The one female character who might just get a square deal on 24 this year is the heroine, Kate Warner. She started out as an idiot, clumsily investigating her sister's harmless fiancee, then morphed into a blubbering victim when kidnapped by terrorists. (Have you noticed that there's an awful lot of kidnapping going on?) And Kate's still not too bright: Hey, there's my fugitive sister, who just killed two highly trained agents! I'll go after her, unarmed, without telling anyone! But her helplessness seems to be slowly waning -- she bravely defied her sister at gunpoint, and infiltrated a mosque to ID her erstwhile torturer. I'm keeping my fingers crossed that she won't go all stupid again.
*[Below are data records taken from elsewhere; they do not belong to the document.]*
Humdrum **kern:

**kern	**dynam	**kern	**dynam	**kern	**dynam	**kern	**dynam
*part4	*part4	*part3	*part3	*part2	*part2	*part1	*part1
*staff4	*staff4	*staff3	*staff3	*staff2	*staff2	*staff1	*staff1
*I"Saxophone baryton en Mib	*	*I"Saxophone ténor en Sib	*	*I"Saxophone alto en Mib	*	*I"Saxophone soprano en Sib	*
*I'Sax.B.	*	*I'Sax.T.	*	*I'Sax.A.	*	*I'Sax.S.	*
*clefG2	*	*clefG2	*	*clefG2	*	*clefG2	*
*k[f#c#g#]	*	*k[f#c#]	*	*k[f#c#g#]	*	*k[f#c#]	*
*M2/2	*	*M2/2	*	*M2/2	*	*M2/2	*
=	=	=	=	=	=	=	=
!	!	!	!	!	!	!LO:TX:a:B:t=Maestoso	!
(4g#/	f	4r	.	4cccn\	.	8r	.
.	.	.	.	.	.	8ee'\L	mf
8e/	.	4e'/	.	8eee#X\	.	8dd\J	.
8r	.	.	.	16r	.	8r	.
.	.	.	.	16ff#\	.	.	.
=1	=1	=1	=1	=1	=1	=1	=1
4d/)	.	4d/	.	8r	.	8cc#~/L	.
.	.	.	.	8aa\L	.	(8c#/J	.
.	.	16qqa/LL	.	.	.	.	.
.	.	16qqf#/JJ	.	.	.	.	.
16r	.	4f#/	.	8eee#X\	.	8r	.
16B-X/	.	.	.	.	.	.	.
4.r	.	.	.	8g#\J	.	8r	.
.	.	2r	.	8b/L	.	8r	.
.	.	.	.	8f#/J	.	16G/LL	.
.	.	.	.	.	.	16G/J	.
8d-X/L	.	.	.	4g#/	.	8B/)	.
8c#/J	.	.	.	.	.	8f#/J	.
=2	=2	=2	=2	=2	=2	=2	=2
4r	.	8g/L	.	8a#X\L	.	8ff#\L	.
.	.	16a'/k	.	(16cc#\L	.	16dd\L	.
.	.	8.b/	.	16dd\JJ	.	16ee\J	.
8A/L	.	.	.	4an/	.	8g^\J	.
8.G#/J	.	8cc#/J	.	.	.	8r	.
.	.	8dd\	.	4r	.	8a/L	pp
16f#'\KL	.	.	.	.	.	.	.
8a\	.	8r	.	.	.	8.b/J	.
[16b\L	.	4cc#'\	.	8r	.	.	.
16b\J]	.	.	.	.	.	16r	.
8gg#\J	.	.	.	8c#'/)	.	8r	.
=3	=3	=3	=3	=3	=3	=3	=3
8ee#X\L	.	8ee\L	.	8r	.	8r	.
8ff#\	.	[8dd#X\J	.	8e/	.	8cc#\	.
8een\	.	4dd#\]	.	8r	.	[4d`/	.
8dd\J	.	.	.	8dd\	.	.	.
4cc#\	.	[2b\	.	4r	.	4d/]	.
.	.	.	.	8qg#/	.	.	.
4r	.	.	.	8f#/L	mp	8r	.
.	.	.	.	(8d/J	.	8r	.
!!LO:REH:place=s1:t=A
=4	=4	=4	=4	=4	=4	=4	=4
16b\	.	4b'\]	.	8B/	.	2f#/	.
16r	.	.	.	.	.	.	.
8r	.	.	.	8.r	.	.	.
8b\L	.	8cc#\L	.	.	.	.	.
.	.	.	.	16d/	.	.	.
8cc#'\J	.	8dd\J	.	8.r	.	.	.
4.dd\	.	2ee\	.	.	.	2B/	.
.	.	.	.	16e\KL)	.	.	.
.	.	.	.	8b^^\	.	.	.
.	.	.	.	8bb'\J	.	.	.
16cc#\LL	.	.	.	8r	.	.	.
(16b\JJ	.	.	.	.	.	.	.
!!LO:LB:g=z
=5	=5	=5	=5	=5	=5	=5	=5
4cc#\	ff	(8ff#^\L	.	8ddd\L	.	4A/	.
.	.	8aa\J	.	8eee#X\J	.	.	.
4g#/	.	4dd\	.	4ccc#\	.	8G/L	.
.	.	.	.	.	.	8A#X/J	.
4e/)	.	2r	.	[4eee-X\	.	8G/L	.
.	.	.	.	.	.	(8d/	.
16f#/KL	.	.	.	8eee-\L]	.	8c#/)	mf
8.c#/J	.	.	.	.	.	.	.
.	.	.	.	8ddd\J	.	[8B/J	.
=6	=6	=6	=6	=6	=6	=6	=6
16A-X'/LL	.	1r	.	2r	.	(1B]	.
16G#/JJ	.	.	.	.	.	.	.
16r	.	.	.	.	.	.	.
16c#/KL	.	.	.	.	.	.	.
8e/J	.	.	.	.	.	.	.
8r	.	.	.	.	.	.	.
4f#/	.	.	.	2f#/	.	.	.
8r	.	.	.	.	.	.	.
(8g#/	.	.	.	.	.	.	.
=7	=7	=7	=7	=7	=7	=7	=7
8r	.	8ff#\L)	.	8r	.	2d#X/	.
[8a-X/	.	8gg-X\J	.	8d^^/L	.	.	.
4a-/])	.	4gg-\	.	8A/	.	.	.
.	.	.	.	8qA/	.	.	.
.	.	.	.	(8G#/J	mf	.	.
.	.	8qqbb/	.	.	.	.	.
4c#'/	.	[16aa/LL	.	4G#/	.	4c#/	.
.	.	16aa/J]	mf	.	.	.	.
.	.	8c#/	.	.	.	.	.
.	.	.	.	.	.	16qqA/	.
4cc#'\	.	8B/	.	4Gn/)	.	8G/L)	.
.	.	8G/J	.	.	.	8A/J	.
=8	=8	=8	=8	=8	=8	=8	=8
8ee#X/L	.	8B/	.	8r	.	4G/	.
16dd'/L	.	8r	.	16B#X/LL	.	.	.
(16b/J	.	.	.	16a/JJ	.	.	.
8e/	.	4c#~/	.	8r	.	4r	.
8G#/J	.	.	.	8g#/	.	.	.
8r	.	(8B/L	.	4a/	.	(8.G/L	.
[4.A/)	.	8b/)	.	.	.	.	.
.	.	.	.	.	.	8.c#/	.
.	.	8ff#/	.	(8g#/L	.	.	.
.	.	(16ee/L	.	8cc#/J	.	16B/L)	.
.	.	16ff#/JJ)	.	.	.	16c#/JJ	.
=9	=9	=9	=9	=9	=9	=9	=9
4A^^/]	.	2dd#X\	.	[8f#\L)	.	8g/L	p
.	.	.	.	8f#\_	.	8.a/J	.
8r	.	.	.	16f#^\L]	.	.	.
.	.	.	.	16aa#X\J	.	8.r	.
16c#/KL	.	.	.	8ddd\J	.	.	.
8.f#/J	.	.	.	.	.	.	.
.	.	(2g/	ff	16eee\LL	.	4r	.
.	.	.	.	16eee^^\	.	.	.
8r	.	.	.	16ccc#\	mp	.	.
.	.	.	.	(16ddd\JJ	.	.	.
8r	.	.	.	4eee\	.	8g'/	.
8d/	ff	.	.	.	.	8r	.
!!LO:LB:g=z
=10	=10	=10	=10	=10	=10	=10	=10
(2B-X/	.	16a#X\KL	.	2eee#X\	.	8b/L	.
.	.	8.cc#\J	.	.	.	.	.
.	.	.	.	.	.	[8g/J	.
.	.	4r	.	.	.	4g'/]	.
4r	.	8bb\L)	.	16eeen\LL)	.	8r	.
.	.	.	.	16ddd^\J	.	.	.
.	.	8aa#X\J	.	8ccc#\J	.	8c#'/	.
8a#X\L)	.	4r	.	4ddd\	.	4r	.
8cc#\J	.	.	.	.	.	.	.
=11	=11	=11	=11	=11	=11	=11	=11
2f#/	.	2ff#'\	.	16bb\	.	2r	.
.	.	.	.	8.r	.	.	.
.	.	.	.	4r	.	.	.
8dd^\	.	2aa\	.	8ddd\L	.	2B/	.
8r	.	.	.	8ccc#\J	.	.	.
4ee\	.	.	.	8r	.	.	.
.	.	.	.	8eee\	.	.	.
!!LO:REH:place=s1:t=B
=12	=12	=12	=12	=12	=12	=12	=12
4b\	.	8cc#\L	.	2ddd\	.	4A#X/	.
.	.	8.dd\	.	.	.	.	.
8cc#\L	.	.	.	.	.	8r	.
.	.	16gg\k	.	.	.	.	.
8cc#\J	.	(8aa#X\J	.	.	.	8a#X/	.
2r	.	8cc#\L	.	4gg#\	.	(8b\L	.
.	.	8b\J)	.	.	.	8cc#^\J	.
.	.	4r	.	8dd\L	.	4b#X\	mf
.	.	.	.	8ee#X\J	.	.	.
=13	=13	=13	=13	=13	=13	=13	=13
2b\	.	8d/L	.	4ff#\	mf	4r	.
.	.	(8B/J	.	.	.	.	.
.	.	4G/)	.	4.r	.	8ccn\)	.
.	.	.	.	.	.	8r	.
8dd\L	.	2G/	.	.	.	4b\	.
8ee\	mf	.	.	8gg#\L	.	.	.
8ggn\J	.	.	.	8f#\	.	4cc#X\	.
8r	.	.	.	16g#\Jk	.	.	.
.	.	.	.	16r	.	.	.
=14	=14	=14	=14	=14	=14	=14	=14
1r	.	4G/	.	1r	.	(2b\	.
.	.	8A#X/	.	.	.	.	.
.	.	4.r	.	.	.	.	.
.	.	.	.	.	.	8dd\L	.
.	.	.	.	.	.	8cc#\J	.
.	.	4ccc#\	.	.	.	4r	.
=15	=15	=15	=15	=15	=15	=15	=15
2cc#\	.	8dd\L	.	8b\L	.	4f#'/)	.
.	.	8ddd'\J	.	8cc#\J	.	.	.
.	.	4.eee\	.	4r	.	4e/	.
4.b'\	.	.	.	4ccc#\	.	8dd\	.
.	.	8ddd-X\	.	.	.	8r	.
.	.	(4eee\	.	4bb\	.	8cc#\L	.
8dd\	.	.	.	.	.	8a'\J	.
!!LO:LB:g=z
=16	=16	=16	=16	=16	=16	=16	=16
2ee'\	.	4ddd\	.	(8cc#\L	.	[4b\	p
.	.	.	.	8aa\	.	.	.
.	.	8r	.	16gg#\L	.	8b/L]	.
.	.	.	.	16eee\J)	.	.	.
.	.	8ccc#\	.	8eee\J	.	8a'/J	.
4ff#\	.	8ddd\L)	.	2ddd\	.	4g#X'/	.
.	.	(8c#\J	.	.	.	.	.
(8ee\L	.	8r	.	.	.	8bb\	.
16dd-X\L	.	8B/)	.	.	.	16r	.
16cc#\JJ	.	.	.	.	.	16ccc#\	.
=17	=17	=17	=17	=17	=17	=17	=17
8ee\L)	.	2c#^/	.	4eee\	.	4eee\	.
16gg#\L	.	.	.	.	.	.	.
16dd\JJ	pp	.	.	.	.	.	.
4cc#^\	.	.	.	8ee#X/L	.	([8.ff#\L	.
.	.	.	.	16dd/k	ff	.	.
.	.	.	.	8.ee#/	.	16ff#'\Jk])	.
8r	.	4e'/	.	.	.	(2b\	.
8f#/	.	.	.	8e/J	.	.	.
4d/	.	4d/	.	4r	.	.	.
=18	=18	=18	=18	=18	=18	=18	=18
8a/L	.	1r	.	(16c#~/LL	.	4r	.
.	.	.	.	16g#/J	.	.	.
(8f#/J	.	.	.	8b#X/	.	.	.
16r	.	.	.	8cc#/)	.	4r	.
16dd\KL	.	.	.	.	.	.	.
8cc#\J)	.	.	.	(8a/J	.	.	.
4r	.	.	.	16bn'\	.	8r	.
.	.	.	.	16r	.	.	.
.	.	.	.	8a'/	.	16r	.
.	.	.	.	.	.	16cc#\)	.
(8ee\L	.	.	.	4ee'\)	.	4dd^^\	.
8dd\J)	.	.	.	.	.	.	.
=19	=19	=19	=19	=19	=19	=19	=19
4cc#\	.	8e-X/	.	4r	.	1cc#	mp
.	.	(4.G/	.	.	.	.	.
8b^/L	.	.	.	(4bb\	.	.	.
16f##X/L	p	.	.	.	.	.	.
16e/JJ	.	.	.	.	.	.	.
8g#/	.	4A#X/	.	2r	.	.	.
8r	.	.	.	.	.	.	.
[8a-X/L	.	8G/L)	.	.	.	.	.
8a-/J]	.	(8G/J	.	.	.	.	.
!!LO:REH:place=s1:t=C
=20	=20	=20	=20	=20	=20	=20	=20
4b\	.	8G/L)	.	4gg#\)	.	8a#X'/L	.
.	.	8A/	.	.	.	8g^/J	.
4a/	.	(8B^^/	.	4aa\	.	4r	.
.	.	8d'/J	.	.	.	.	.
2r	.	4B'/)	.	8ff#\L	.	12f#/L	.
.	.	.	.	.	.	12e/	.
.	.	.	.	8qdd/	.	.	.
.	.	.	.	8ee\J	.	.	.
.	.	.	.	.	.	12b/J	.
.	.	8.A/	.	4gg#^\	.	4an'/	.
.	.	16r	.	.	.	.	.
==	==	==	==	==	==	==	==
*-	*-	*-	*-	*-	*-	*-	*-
So for positive, empowered women, there's Kate and... um... no one. Even the supporting characters can't escape the stigma. There's the infamous Naked Mandy, who shags a journalist in an airplane lavatory to steal his press pass, blows up the plane, then lets her stupid, greedy lesbian lover get murdered to save her own skin. Kim's bimbo friend, hit by a car and murdered in her hospital bed. The courageous rent-a-cop who helps Jack chase a suspect and gets shot to death for her trouble. The CTU computer tech betraying her comrades for cold cash. The frumpy waitress who sells fugitive Jack out to the cops. The speechwriter who lets Sherry push her into seducing Palmer. Palmer's daughter, a passive and fragile rape victim. The ball-busting harridan who takes over CTU when Jack appears to have gone rogue. The duped lover of a terrorist, who botches a CTU intelligence-gathering plan by wigging out and stabbing her beau half to death. The abused wife who employs Kim, found beaten to death in the trunk of her husband's car. Kate's brainwashed sister, who goes from idiot to schemer to victim at the drop of a hat.

None of the previous efforts of 24's phalanx of producers would suggest this deep-seated vein of misogyny. And with ten hours to go and a third season just confirmed, we viewers can only hope they get over their dim view of women at some point.

But for now, God help you if you're in Los Angeles, a clock is ticking, and you have ovaries.